More importantly though, classical barter has actually never existed in history. Economics textbooks -- and economists, of course -- have perpetuated the myth that it did, mostly to suit their own narratives about the origins and nature of money.
Instead, we overwhelmingly find people engaging in "gift economies" or relations of reciprocity with each other, where the logic of quantification is mostly absent.
Not saying it's any easier, though! And in any case you don't wanna believe someone (like me) who spouts theory and has almost no real world experience :) ultimately any experiments you actually try out are way more impactful than my comment!
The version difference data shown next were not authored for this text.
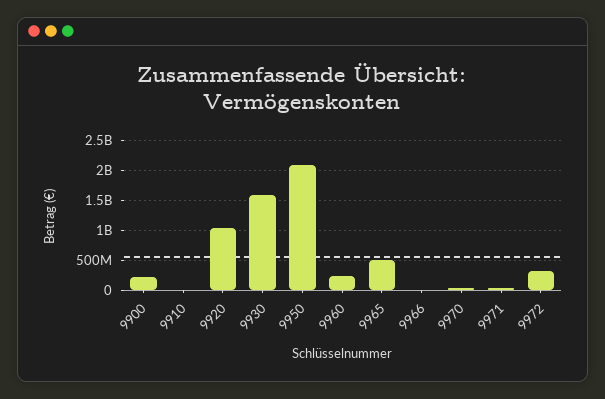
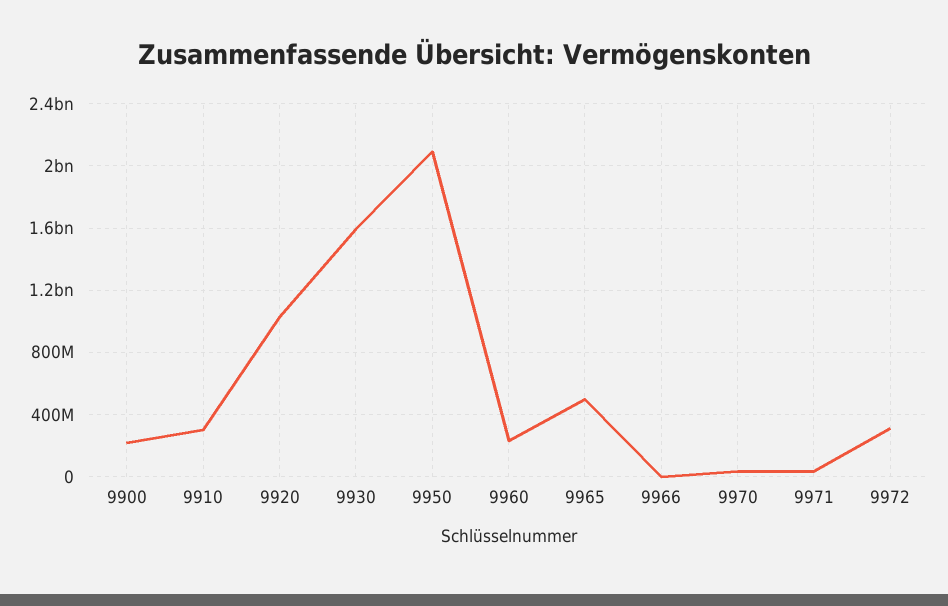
  {
    "9900": 200000000,
-   "9910": 0,
+   "9910": 300000000,
    "9920": 1050000000,
    "9930": 1600000000,
    "9950": 2100000000,
    "9960": 250000000,
    "9965": 500000000,
    "9966": 0,
    "9970": 50000000,
    "9971": 50000000,
    "9972": 300000000
  }

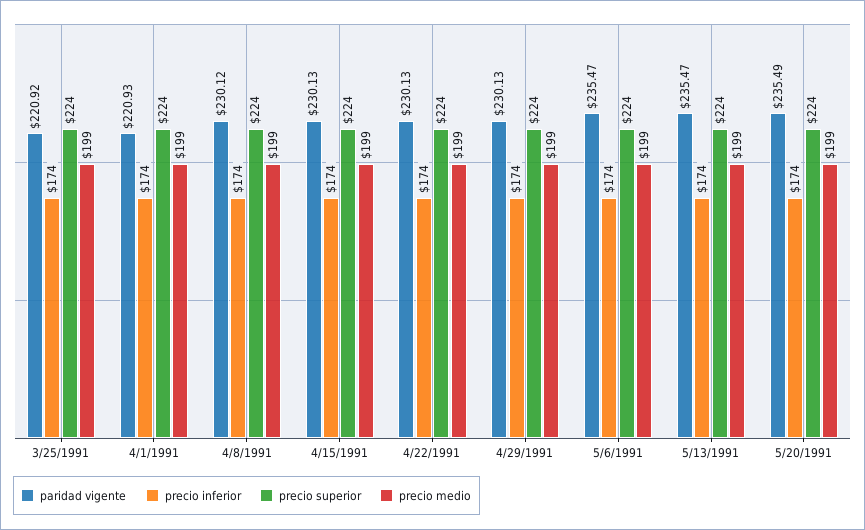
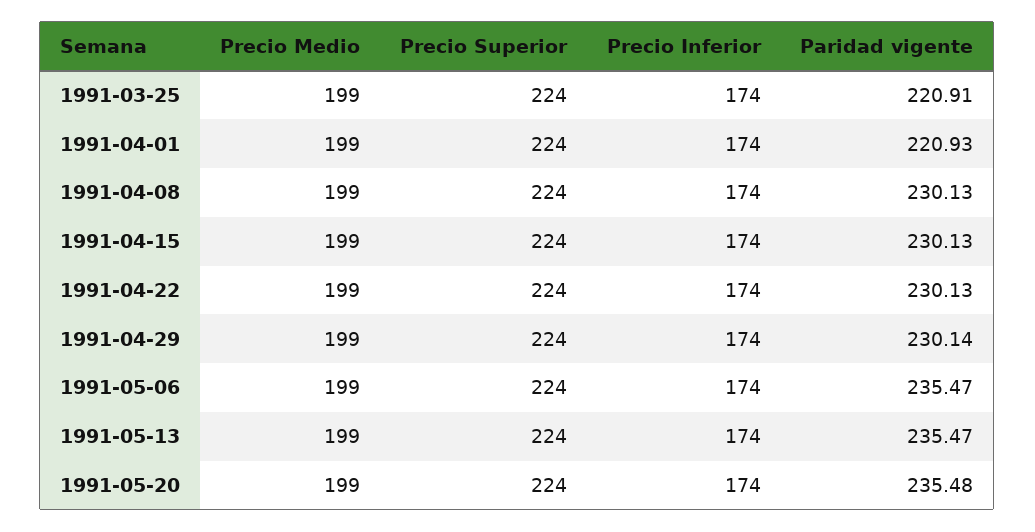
  {
    "paridad vigente": {
-     "3/25/1991": 220.92,
+     "3/25/1991": 220.91,
      "4/1/1991": 220.93,
-     "4/8/1991": 230.12,
+     "4/8/1991": 230.13,
      "4/15/1991": 230.13,
      "4/22/1991": 230.13,
-     "4/29/1991": 230.13,
+     "4/29/1991": 230.14,
      "5/6/1991": 235.47,
      "5/13/1991": 235.47,
-     "5/20/1991": 235.49
+     "5/20/1991": 235.48
    },
    "precio inferior": {
      "3/25/1991": 174,
      "4/1/1991": 174,
      "4/8/1991": 174,
      "4/15/1991": 174,
      "4/22/1991": 174,
      "4/29/1991": 174,
      "5/6/1991": 174,
      "5/13/1991": 174,
      "5/20/1991": 174
    },
    "precio superior": {
      "3/25/1991": 224,
      "4/1/1991": 224,
      "4/8/1991": 224,
      "4/15/1991": 224,
      "4/22/1991": 224,
      "4/29/1991": 224,
      "5/6/1991": 224,
      "5/13/1991": 224,
      "5/20/1991": 224
    },
    "precio medio": {
      "3/25/1991": 199,
      "4/1/1991": 199,
      "4/8/1991": 199,
      "4/15/1991": 199,
      "4/22/1991": 199,
      "4/29/1991": 199,
      "5/6/1991": 199,
      "5/13/1991": 199,
      "5/20/1991": 199
    }
  }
deciding the relative value of things is deeply personal and very important if we care about individual people! it's not capitalism to not want to trade away beans for steak if you can make steak at home easily, or maybe you're happy to take a 'bad' trade because the person you're trading with needs some extra help.
you're right that basically no one did 'classical barter' trading apples for oranges directly, but there are numerous examples of people freely trading in credit (debt) over a variety of timescales and social systems.
it's not hierarchical to decide for yourself what you want and what you're willing to give up in relation with other people, in fact i'd say understanding the necessity of that is a fundamental part of anarchism.
where exchange gets tricky is when it's coerced, or the circumstances surrounding it are coercive. if there's an authority figure putting a gun in your back demanding money every month for the privilege of living in your own house, then trading with others to "earn" that money will definitely be a bad situation for you. it's the specific enforcement of properties as we know them under capitalism that's the problem, not exchange in the abstract.
Oh yes, I agree with you on both counts:
My point is that the more such decisions are quantitative in nature, the more like reciprocal relations are to turn into mercantile or even hierarchical ones.
There's also the distinction between personal and public spheres. Value systems across either sphere can be radically different, but that's a whole other can of beans (no pun intended).